**DATA FOR PROCESSING:**
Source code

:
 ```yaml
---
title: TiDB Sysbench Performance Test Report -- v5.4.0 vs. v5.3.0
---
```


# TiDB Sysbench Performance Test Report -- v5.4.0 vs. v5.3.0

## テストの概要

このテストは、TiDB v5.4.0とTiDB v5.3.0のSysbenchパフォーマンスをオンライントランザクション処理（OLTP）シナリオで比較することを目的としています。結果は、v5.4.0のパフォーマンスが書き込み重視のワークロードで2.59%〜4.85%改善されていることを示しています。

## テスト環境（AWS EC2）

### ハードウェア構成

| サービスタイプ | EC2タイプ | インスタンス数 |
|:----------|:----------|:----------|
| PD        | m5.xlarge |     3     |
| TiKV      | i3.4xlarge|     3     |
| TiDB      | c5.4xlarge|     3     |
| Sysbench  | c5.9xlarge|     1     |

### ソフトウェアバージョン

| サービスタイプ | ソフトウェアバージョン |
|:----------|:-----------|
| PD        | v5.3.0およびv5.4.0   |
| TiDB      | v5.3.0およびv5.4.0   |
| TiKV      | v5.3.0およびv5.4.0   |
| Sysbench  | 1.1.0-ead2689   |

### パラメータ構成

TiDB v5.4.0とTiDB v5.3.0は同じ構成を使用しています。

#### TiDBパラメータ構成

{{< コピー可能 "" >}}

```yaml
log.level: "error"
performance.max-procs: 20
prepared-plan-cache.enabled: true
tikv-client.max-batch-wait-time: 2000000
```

**PROBLEM REQUIREMENTS:** Copy all the data. Match it exactly.

**SOLUTION FOR THIS EXERCISE:**
Source code

:
 ```yaml
---
title: TiDB Sysbench Performance Test Report -- v5.4.0 vs. v5.3.0
---
```


# TiDB Sysbench Performance Test Report -- v5.4.0 vs. v5.3.0

## テストの概要

このテストは、TiDB v5.4.0とTiDB v5.3.0のSysbenchパフォーマンスをオンライントランザクション処理（OLTP）シナリオで比較することを目的としています。結果は、v5.4.0のパフォーマンスが書き込み重視のワークロードで2.59%〜4.85%改善されていることを示しています。

## テスト環境（AWS EC2）

### ハードウェア構成

| サービスタイプ | EC2タイプ | インスタンス数 |
|:----------|:----------|:----------|
| PD        | m5.xlarge |     3     |
| TiKV      | i3.4xlarge|     3     |
| TiDB      | c5.4xlarge|     3     |
| Sysbench  | c5.9xlarge|     1     |

### ソフトウェアバージョン

| サービスタイプ | ソフトウェアバージョン |
|:----------|:-----------|
| PD        | v5.3.0およびv5.4.0   |
| TiDB      | v5.3.0およびv5.4.0   |
| TiKV      | v5.3.0およびv5.4.0   |
| Sysbench  | 1.1.0-ead2689   |

### パラメータ構成

TiDB v5.4.0とTiDB v5.3.0は同じ構成を使用しています。

#### TiDBパラメータ構成

{{< コピー可能 "" >}}

```yaml
log.level: "error"
performance.max-procs: 20
prepared-plan-cache.enabled: true
tikv-client.max-batch-wait-time: 2000000
```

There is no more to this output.